Avez-vous rencontré des personnes refusant d’être photographiées ?
M : Nous avons rencontré très peu de gens qui ont refusé d’être photographiés. En fait, uniquement des chefs d’entreprises palestiniens qui étaient par ailleurs très sympathiques et qui nous ont bien reçu. Je ne sais pas pourquoi ils ont refusé, mais ce n’était pas par haine de qui que ce soit.
Nous avons remarqué qu’au bout d’un mois, les affiches étaient dégradées, quel a été l’accueil des gens au moment du collage ?
M : Pendant le collage, seule une affiche a été dégradée, sinon les gens étaient curieux, posaient des questions et proposaient de nous aider. Après notre départ, certaines affiches ont été arrachées, mais la plupart sont restées. De toute façon, la pluie finit par les décoller. Cela fait partie du projet. Nous faisons de l’éphémère.
A-t-il été facile de procéder au collage de part et d’autre du mur ?
M : Nous n’avons eu aucun problème à rentrer en Israël avec les affiches. Cela nous a beaucoup surpris. Pendant les collages, nous avons été arrêtés à quatre reprises. Rien de très méchant. Dans notre groupe, il y avait de tout. On trouvait toujours un moyen de dialoguer. Cela faisait aussi partie du projet. On le leur disait : « Maintenant, vous faites partie du projet. »
Quelles retombées attendez-vous du projet ?
M : J’espère que nous avons ouvert une brèche et que des Palestiniens et des Israéliens vont mener ensemble, sans nous, ce type d’initiatives.

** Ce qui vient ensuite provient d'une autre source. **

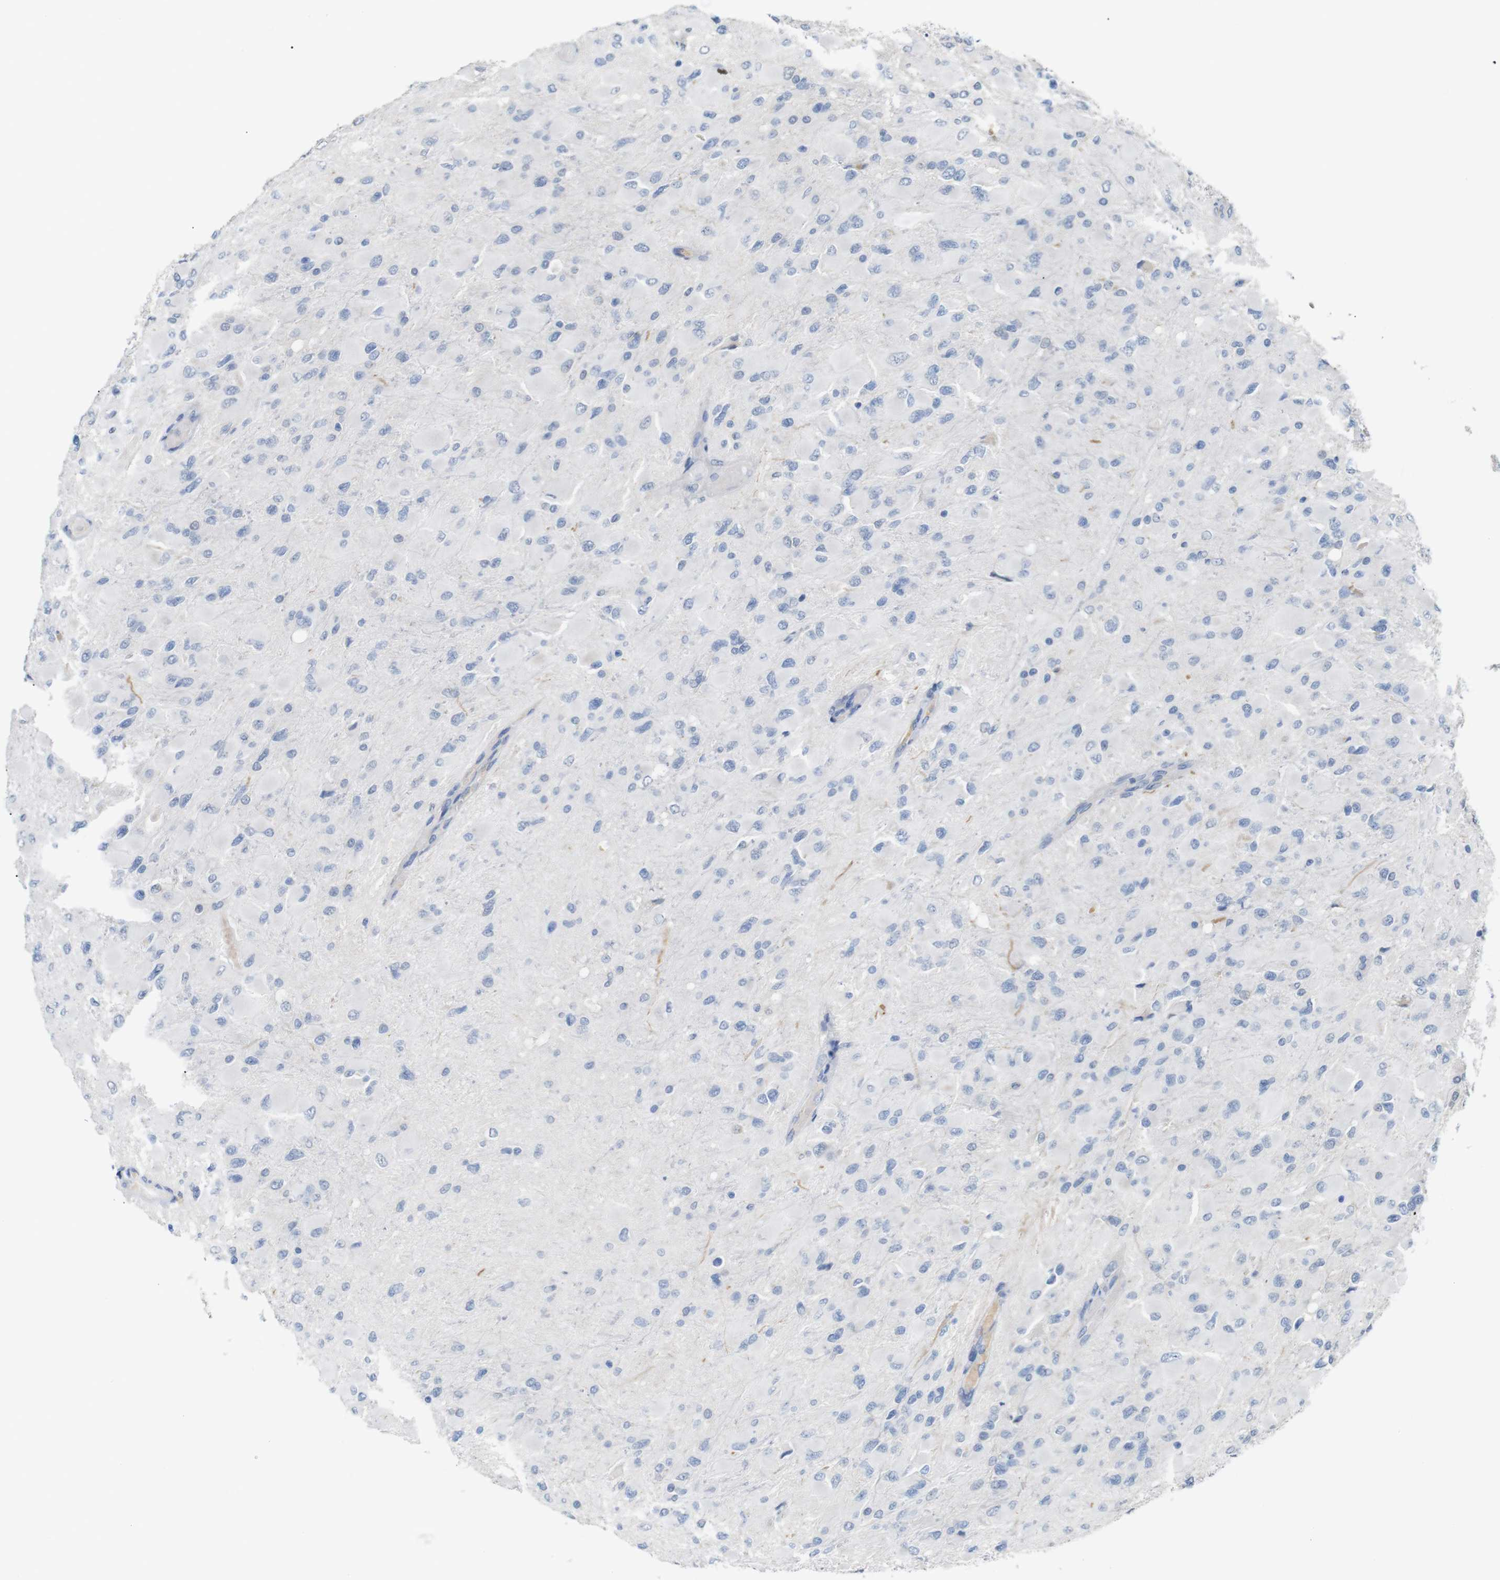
{"staining": {"intensity": "negative", "quantity": "none", "location": "none"}, "tissue": "glioma", "cell_type": "Tumor cells", "image_type": "cancer", "snomed": [{"axis": "morphology", "description": "Glioma, malignant, High grade"}, {"axis": "topography", "description": "Cerebral cortex"}], "caption": "High power microscopy micrograph of an IHC photomicrograph of malignant glioma (high-grade), revealing no significant expression in tumor cells.", "gene": "CHRM5", "patient": {"sex": "female", "age": 36}}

Face2Face aux éditions Alternatives
Les portraits sont regroupés sur plus de 140 pages, toutes présentées de la même manière : double page pour les deux portraits et double page pour les lieux de collage dans chaque pays. Chacun des protagonistes a aussi eu l’occasion de s’exprimer en une phrase par rapport au conflit. On notera tout particulièrement les témoignages porteurs d’espoir de Cheikh Aziz, Brother Jack et Reb Eliyahu, trois représentants des trois principales religions, réunis pour grimacer.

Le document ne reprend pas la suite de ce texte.